Figure 4. Hmo1 cooperates with RSC to remodel fragile or partially-unwrapped nucleosomes.

(A) An hmo1 null mutation is synthetically sick with rsc1Δ, but not rsc2Δ. WT (YBC604), rsc1Δ (YBC774), rsc2Δ (YBC82), hmo1Δ (YBC3509), rsc1∆ (YBC774), rsc2Δ (YBC82), rsc1Δ hmo1Δ (YBC3514), rsc2∆ hmo1∆ (YBC3515) spotted as 10x serial dilutions to YPD 30°C, YPD 38°C, and SC+20 µg/ml mycophenolic acid (MPA). One of two or more biological replicates shown. (B) The rsc1Δ hmo1Δ synthetic sickness is suppressed by high copy RSC3, RSC30, or RSC1 CT2. Strain rsc1∆ hmo1∆ (YBC3514) transformed with TRP1-marked RSC1 (p609), RSC2 (p604), RSC1 w/2CT2 (p3097), RSC2 w/1CT2 (p3098), 2µ.RSC3 (p929), 2µ.RSC30 (p911), or vector (pRS314) spotted as 10x serial dilutions to SC-TRP 30°C or SC-TRP 35°C. One of four biological replicates shown. (C) Co-IP of Rsc1 and Rsc2 with Hmo1. Sonicated chromatin extracts from RSC1.9XMYC HMO1.V5 (YBC3558) and RSC2.9XMYC HMO1.V5 (YBC3559) were immunoprecipitated using anti-Myc or anti-V5. Western blots were probed with anti-Myc or anti-V5 antibodies. One of three biological replicates shown. (D) Comparative sliding by RSC1 and RSC2 complexes (10 nM) of 174 bp sea urchin 5S yeast mononucleosomes (20 nM) pre-incubated with increasing concentrations of Hmo1 protein. Reactions were conducted at 30°C for 20 min. The Start (green) and Slid (blue) bands were quantified and reported as percent of the total signal. The free DNA band was negligible and not quantified. (E) Comparative sliding and ejection of Widom 601 yeast mononucleosomes (20 nM) by RSC1 and RSC2 complexes (10 nM). The nucleosomal Start (green), Slid (blue), and free DNA (grey) bands were quantified and reported as a percent of the total signal.

Figure 4—figure supplement 1. Co-Immunoprecipitation of Rsc1 and Rsc2 with Hmo1 from MNase-treated chromatin extracts.

RSC1.9XMYC HMO1.V5 (YBC3558) and RSC2.9XMYC HMO1.V5 (YBC3559) were immunoprecipitated using anti-Myc bound dynabeads. 100% of Co-IP and 5% of input were loaded on the gel. Western blots were probed with anti-V5 antibody. One of three biological replicates shown.

Figure 4—figure supplement 2. Quantification of Hmo1 stimulation of RSC sliding 174 bp 5S wild-type yeast mononucleosomes as conducted in Figure 4D.

Mean and standard deviation for three replicates.

Figure 4—figure supplement 3. Additional sliding assays and quantification of 174 bp 5S yeast mononucleosomes with RSC and Hmo1.

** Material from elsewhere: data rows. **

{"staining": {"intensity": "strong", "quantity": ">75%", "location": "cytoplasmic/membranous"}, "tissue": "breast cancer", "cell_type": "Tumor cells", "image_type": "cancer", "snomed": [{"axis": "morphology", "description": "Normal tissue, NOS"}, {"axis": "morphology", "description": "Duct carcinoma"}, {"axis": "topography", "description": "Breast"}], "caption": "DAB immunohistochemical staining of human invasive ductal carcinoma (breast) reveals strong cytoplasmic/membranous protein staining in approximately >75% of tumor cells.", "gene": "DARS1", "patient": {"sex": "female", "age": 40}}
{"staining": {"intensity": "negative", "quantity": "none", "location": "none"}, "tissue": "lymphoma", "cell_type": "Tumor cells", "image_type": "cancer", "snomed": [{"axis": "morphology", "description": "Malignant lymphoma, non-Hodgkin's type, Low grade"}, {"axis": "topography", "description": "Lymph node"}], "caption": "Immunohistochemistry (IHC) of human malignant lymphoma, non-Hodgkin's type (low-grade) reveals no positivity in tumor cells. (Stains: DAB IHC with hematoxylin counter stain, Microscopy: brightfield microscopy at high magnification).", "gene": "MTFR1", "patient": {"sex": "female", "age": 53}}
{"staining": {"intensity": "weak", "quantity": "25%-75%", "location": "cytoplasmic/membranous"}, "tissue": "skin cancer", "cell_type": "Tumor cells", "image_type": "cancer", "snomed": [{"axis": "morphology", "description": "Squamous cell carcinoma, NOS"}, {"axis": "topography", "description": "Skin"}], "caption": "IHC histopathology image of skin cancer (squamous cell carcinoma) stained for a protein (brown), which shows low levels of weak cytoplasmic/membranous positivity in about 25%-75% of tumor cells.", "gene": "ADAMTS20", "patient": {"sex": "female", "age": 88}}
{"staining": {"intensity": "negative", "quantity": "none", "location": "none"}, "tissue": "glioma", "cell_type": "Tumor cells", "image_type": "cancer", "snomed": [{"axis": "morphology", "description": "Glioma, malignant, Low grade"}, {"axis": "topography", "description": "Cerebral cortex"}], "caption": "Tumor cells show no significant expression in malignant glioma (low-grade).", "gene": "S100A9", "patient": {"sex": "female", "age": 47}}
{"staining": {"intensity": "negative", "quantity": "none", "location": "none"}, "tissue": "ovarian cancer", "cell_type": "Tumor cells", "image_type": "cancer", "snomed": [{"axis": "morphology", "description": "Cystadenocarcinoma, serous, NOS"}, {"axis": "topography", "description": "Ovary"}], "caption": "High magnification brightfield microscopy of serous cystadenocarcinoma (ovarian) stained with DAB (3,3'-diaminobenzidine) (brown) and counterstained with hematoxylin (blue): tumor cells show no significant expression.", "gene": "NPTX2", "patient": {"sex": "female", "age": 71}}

(A) 174 bp 5S yeast mononucleosomes (20 nM) were pre-incubated with increasing concentrations of Hmo1. RSC concentrations and reaction times are as indicated. All reactions were conducted at 30°C. The Start (green) and Slid (blue) bands were quantified and reported as percent of the total signal. The free DNA band was negligible and not quantified. (B) Quantification of Hmo1 stimulation of RSC sliding 174 bp 5S wild-type yeast mononucleosomes. Mean and standard deviation for two replicates.

Figure 4—figure supplement 4. Quantification of RSC sliding 205 bp Widom 601 wild-type yeast mononucleosomes as conducted in Figure 4E.

Mean and standard deviation for three replicates.

Figure 4—figure supplement 5. RSC1 and RSC2 slide Widom 601 H3 R40A mononucleosomes similarly.

(A) Comparative sliding of RSC1 and RSC2 complexes (10 nM) on H3 R40A 205 bp Widom 601 yeast mononucleosomes (20 nM). The nucleosomal Start (green), Slid (blue), and free DNA (grey) bands were quantified and reported as a percent of the total signal. (B) Mapping the positions of the wild-type and H3 R40A 205 bp Widom 601 yeast mononucleosomes by ExoIII and S1 treatment as in Figure 3—figure supplement 3. Partially unwrapped nucleosome fragments (≤120 bp) are depicted in blue. More fully wrapped nucleosome fragments (≥128 bp) are in black. Averages from two technical replicates.

Figure 4—figure supplement 6. Quantification of RSC sliding 205 bp Widom 601 H3 R40A yeast mononucleosomes as conducted in Figure 4—figure supplement 5A.

Mean and standard deviation for two replicates.